** Required action **
A complete, word-for-word restatement of the entries is needed.

Start of Provided data

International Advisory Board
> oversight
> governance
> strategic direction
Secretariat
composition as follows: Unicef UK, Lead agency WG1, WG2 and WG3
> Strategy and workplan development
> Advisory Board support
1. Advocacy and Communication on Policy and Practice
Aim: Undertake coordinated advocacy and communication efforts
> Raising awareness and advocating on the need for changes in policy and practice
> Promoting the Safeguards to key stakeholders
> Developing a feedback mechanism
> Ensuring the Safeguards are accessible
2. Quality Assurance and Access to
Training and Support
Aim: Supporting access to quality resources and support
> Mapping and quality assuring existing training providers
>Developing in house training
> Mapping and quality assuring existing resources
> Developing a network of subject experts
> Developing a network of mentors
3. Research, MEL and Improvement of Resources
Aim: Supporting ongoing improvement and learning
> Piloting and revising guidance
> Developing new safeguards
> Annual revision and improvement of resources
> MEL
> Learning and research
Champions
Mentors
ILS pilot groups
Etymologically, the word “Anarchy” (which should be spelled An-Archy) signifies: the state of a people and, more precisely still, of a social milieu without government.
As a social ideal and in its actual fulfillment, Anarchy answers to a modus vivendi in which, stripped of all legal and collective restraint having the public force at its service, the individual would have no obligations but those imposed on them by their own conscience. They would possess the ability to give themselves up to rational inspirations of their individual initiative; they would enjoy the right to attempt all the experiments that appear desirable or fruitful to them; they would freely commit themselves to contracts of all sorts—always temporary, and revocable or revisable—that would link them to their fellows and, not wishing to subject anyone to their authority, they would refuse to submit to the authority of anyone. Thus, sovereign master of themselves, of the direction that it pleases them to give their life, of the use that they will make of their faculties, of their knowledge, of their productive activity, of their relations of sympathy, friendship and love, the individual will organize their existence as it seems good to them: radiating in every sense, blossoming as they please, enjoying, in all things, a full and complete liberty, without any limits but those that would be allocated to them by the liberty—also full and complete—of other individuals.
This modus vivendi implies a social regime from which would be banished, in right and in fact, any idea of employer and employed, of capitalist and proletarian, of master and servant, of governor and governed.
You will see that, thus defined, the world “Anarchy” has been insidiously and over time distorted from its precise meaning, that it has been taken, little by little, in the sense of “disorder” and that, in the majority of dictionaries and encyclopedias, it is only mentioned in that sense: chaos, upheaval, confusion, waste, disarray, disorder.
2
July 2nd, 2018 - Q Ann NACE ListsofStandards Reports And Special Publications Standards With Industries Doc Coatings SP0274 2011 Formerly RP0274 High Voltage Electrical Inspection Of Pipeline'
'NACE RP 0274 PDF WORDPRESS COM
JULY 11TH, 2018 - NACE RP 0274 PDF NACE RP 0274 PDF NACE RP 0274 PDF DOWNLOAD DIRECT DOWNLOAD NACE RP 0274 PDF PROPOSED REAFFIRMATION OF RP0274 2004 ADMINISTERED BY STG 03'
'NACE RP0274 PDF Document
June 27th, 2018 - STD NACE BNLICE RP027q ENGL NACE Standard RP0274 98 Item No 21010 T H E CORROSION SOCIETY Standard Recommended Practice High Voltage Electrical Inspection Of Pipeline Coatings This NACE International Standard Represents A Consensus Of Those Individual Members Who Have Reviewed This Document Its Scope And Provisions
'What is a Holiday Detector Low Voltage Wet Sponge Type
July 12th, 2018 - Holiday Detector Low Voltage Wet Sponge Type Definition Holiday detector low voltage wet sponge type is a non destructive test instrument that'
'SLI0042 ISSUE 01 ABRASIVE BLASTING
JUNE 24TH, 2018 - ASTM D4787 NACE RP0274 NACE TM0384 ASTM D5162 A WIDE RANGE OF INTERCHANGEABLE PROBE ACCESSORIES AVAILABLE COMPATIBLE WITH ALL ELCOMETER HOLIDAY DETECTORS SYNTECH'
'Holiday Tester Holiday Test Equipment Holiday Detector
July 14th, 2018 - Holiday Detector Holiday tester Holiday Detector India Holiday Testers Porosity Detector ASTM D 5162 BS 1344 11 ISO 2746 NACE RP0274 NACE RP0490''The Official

End of Provided data

** Exercise output **
International Advisory Board
> oversight
> governance
> strategic direction
Secretariat
composition as follows: Unicef UK, Lead agency WG1, WG2 and WG3
> Strategy and workplan development
> Advisory Board support
1. Advocacy and Communication on Policy and Practice
Aim: Undertake coordinated advocacy and communication efforts
> Raising awareness and advocating on the need for changes in policy and practice
> Promoting the Safeguards to key stakeholders
> Developing a feedback mechanism
> Ensuring the Safeguards are accessible
2. Quality Assurance and Access to
Training and Support
Aim: Supporting access to quality resources and support
> Mapping and quality assuring existing training providers
>Developing in house training
> Mapping and quality assuring existing resources
> Developing a network of subject experts
> Developing a network of mentors
3. Research, MEL and Improvement of Resources
Aim: Supporting ongoing improvement and learning
> Piloting and revising guidance
> Developing new safeguards
> Annual revision and improvement of resources
> MEL
> Learning and research
Champions
Mentors
ILS pilot groups
Etymologically, the word “Anarchy” (which should be spelled An-Archy) signifies: the state of a people and, more precisely still, of a social milieu without government.
As a social ideal and in its actual fulfillment, Anarchy answers to a modus vivendi in which, stripped of all legal and collective restraint having the public force at its service, the individual would have no obligations but those imposed on them by their own conscience. They would possess the ability to give themselves up to rational inspirations of their individual initiative; they would enjoy the right to attempt all the experiments that appear desirable or fruitful to them; they would freely commit themselves to contracts of all sorts—always temporary, and revocable or revisable—that would link them to their fellows and, not wishing to subject anyone to their authority, they would refuse to submit to the authority of anyone. Thus, sovereign master of themselves, of the direction that it pleases them to give their life, of the use that they will make of their faculties, of their knowledge, of their productive activity, of their relations of sympathy, friendship and love, the individual will organize their existence as it seems good to them: radiating in every sense, blossoming as they please, enjoying, in all things, a full and complete liberty, without any limits but those that would be allocated to them by the liberty—also full and complete—of other individuals.
This modus vivendi implies a social regime from which would be banished, in right and in fact, any idea of employer and employed, of capitalist and proletarian, of master and servant, of governor and governed.
You will see that, thus defined, the world “Anarchy” has been insidiously and over time distorted from its precise meaning, that it has been taken, little by little, in the sense of “disorder” and that, in the majority of dictionaries and encyclopedias, it is only mentioned in that sense: chaos, upheaval, confusion, waste, disarray, disorder.
2
July 2nd, 2018 - Q Ann NACE ListsofStandards Reports And Special Publications Standards With Industries Doc Coatings SP0274 2011 Formerly RP0274 High Voltage Electrical Inspection Of Pipeline'
'NACE RP 0274 PDF WORDPRESS COM
JULY 11TH, 2018 - NACE RP 0274 PDF NACE RP 0274 PDF NACE RP 0274 PDF DOWNLOAD DIRECT DOWNLOAD NACE RP 0274 PDF PROPOSED REAFFIRMATION OF RP0274 2004 ADMINISTERED BY STG 03'
'NACE RP0274 PDF Document
June 27th, 2018 - STD NACE BNLICE RP027q ENGL NACE Standard RP0274 98 Item No 21010 T H E CORROSION SOCIETY Standard Recommended Practice High Voltage Electrical Inspection Of Pipeline Coatings This NACE International Standard Represents A Consensus Of Those Individual Members Who Have Reviewed This Document Its Scope And Provisions
'What is a Holiday Detector Low Voltage Wet Sponge Type
July 12th, 2018 - Holiday Detector Low Voltage Wet Sponge Type Definition Holiday detector low voltage wet sponge type is a non destructive test instrument that'
'SLI0042 ISSUE 01 ABRASIVE BLASTING
JUNE 24TH, 2018 - ASTM D4787 NACE RP0274 NACE TM0384 ASTM D5162 A WIDE RANGE OF INTERCHANGEABLE PROBE ACCESSORIES AVAILABLE COMPATIBLE WITH ALL ELCOMETER HOLIDAY DETECTORS SYNTECH'
'Holiday Tester Holiday Test Equipment Holiday Detector
July 14th, 2018 - Holiday Detector Holiday tester Holiday Detector India Holiday Testers Porosity Detector ASTM D 5162 BS 1344 11 ISO 2746 NACE RP0274 NACE RP0490''The Official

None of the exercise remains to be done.